# Overrun with algae



## TypeYourTextHere (Apr 20, 2011)

I got a T5 HO light about 3 weeks ago and since that time I have had a severe algae bloom in my planted 75 gallon tank. I did have my light set up to where the T5 HO light was on for 12 hours and the stock light that came with the tank was on for the same time. In the last week I have cut the T5 light back to 8 hours and the stock light in on for the initial 12 hours. I tried using API's Algaefix and then realized after i dosed my tank and killed one of my two shrimp that i cant use it with Shrimp. I have two Chinese Algae Eaters in the tank atm and they dont really seem to be messing with the algae that has grown on the sand. Is there anything i can do to get the massive amount of algae that has grown on the sand off aside from removing the sand from the tank?

Also, I forgot to mention that i bought a UV sterilizer and am waiting for it to be delivered to try and get some of it under control.


----------



## jrman83 (Jul 9, 2010)

If it were me, I'd start with a total blackout of 3 days. No food, no nothing. 

How many lights/watts are you running with your tank? 8 hours may still be a little much? How many plants are in it? Plants compete with algae for nutrients, if they win the algae doesn't grow. You need ample amount and a good mix of fast and slow growers.

What type of algae do you have?


----------



## NeonShark666 (Dec 13, 2010)

Two things that Algae needs are lots of nutrients and lots of light. Cut back on both and you should reduce your Algae problem. Make frequent water changes to reduce your Nitrate levels. Check you Nitrate level, you might be suprised at how high it is. Three interesting fishes that like Algae include: Red-Tailed Sharks, Flying Foxes and young Plecos.


----------



## BBradbury (Apr 22, 2011)

Hello Type. The best way to get rid of algae is to plant fast growing stem plants that will use up the available nutrients in your tank. Water Sprite, Water Wisteria, Rotala and Ludwigia are all good. 

I planted these and started dosing a source of "gluteraldehyde". This is a form of carbon found in SeaChem's Flourish Excel. Algae is a primitive plant and doesn't tolerate gluteraldehyde. Your other plants will do quite well with it if you dose according to instructions.

There are some more aggressive means of dealing with algae, but this is a good start.

BBradbury


----------



## TypeYourTextHere (Apr 20, 2011)

Okay, first of all I don't know the names of the different types of algae that I have. What I do have is plain green algae growing on the sand. I think that most of my fish are taking care the substrate part since i have nice little round patterns of clean sand in the middle of the mass of green garbage. Second, I have "hairy" blueish green algae growing on my driftwood and some of the plants (African Fern, Melon Sword, and Java Fern). Also the water is greenish in color due to the algae in the water. As I said before I am not to worried about the water since i am getting a UV sterilizer in a few days. My main concern is the plants since i don't want the algae that is growing on them to choke out the plants by blocking the light.

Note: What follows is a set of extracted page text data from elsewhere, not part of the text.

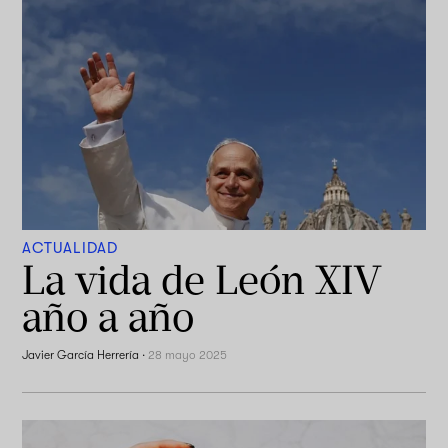
ACTUALIDAD
La vida de León XIV
año a año
Javier García Herrería
·
28 mayo 2025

I also shut off my 54 X2 HO light until this problem is resolved since I have all low light plants atm. I did however leave on the 40W stock light. I think that is about it for now.


----------



## BBradbury (Apr 22, 2011)

Hello again Type. Established tanks will have algae at some point. Your post reads like yours hasn't been running very long. The plants will definitely help, but in the mean time, just feed a little less and and shorten the time the tank lights are on too. You can speed the process by doing more frequent and larger water changes and by getting some Flourish Excel as soon as possible and start dosing according to instructions. Follow these steps and give the tank some time.

BBradbury


----------



## jrman83 (Jul 9, 2010)

You can search for algae types through the internet. Here is one place I go to from time to time: James' Planted Tank - Algae Guide.

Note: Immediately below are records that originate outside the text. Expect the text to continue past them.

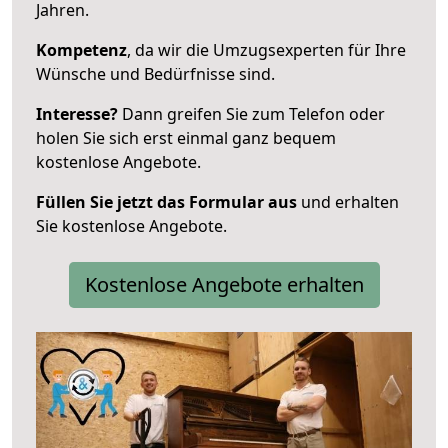
Jahren.
Kompetenz
, da wir die Umzugsexperten für Ihre
Wünsche und Bedürfnisse sind.
Interesse?
Dann greifen Sie zum Telefon oder
holen Sie sich erst einmal ganz bequem
kostenlose Angebote.
Füllen Sie jetzt das Formular aus
und erhalten
Sie kostenlose Angebote.
Kostenlose Angebote erhalten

I hope the UV works for you, and it should, but I would still killl all the lights to give it a head start along with a big water change. You still need to reduce your time with the other light until the algae is under control. I would be surprised if any of your plants suffered from it.

I can't really tell by the way you describe things if you have been running both lights or not. But, the T5HO light is more than enough for your tank. I would not use the other light at all, no need. Especially as you say, you only have low light plants for now.


----------



## TypeYourTextHere (Apr 20, 2011)

my tank has only been running for a month and a few days. as far as the light goes, I suppose i could deal without looking at my fish for a few days. as far as the "hairy algae" will it just die off or should I remove it by hand?

Edit: I looked at that Algae guide and it looks like the "hairy algae" is black brush algae. I heard something awhile back that if you soak plants in salt water for a couple of days it will kill algae (at least i remember it that way). I was not sure if there is any truth to that at all.

Also, the algae at the bottom of the tank is about half gone due to my fish munching away at it.


----------